> **EXTRACT**:
╭──

If you scroll past the filter selections, you will find a few settings to fine-tune your filters. These settings include the line size, brightness levels and choosing a border option.


Now to the heart button on the editor. Once you have the image to your liking, tap the heart button to pull up several options that include:

  • Sharing the image
  • Saving the image
  • Copying the image
  • Printing the image
  • Setting the image as a lockscreen
  • Setting the image as your background
  • Access the settings

Waterlogue's settings cover the format you want to save the image in (JPEG or PNG) and the image size. You can save the image at a reduced resolution (small, medium or large) or the image's original resolution.

As far as printing is concerned, I couldn't get the feature to work at all from my Lumia 950 Windows Phone. The app would search for a printer and then crash. The Windows 10 version yielded different results, relying on the local printer drivers to send the image to the printer.


Speaking of the Windows 10 version, it can be a tad temperamental. There were occasions where the app would not allow me to open any of the menus as if the application was frozen. When it did hit on all cylinders, the app performed admirably converting your digital images into artistic paintings.

╰──

> **Gathered data**:

╭──

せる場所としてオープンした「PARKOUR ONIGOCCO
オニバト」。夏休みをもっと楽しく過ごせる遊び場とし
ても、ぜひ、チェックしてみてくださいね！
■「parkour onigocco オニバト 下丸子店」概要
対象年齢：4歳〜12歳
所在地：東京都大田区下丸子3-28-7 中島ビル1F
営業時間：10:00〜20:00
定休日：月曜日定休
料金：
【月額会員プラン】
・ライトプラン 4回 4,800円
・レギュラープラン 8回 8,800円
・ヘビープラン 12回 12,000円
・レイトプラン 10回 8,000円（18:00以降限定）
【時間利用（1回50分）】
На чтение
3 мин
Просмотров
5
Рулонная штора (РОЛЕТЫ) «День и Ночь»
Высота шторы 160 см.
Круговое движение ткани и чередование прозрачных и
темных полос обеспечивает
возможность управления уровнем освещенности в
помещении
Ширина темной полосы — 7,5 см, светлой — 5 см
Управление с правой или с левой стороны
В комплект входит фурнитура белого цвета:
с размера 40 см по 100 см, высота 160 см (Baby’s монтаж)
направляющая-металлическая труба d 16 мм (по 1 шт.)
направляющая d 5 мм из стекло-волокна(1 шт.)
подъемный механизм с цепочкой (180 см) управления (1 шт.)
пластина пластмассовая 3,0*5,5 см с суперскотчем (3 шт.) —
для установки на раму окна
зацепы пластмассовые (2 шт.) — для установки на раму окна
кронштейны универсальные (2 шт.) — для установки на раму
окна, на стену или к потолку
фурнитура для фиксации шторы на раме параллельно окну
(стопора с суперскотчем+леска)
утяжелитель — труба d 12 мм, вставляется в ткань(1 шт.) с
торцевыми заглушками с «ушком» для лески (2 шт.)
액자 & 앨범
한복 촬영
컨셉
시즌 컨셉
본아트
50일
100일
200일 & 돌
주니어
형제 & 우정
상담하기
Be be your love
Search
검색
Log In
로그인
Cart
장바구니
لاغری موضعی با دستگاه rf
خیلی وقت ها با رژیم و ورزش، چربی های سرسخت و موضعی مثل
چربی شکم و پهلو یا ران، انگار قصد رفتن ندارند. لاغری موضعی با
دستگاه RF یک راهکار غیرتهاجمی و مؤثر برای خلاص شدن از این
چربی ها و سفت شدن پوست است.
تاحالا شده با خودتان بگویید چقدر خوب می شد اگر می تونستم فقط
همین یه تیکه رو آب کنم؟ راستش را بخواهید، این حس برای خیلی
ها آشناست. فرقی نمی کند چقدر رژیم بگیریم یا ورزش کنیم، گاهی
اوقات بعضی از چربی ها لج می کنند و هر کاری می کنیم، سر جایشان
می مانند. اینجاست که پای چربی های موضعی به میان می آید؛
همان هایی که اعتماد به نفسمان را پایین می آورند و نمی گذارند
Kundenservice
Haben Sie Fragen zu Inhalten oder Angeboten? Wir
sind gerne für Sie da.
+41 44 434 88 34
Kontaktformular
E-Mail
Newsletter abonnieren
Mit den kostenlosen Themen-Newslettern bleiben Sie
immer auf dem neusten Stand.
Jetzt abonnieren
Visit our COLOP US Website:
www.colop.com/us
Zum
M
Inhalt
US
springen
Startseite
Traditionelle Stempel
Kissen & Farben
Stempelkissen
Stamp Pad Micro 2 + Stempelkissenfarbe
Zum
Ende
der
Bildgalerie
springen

╰──

> **WORK TASK A**: Can you copy the Waterlogue passage word for word, starting with "As far as printing" and going on through "to the printer."?
> **WORK TASK B**: Can you turn the listing, from its first line through the line with "подъемный механизм с", into a JSON list of strings with one string per line and blank lines left out?
The listing has no connection to the Waterlogue passage.

> **EXERCISE RESULT A**:
As far as printing is concerned, I couldn't get the feature to work at all from my Lumia 950 Windows Phone. The app would search for a printer and then crash. The Windows 10 version yielded different results, relying on the local printer drivers to send the image to the printer.

> **EXERCISE RESULT B**:
[
  "せる場所としてオープンした「PARKOUR ONIGOCCO",
  "オニバト」。夏休みをもっと楽しく過ごせる遊び場とし",
  "ても、ぜひ、チェックしてみてくださいね！",
  "■「parkour onigocco オニバト 下丸子店」概要",
  "対象年齢：4歳〜12歳",
  "所在地：東京都大田区下丸子3-28-7 中島ビル1F",
  "営業時間：10:00〜20:00",
  "定休日：月曜日定休",
  "料金：",
  "【月額会員プラン】",
  "・ライトプラン 4回 4,800円",
  "・レギュラープラン 8回 8,800円",
  "・ヘビープラン 12回 12,000円",
  "・レイトプラン 10回 8,000円（18:00以降限定）",
  "【時間利用（1回50分）】",
  "На чтение",
  "3 мин",
  "Просмотров",
  "5",
  "Рулонная штора (РОЛЕТЫ) «День и Ночь»",
  "Высота шторы 160 см.",
  "Круговое движение ткани и чередование прозрачных и",
  "темных полос обеспечивает",
  "возможность управления уровнем освещенности в",
  "помещении",
  "Ширина темной полосы — 7,5 см, светлой — 5 см",
  "Управление с правой или с левой стороны",
  "В комплект входит фурнитура белого цвета:",
  "с размера 40 см по 100 см, высота 160 см (Baby’s монтаж)",
  "направляющая-металлическая труба d 16 мм (по 1 шт.)",
  "направляющая d 5 мм из стекло-волокна(1 шт.)",
  "подъемный механизм с цепочкой (180 см) управления (1 шт.)"
]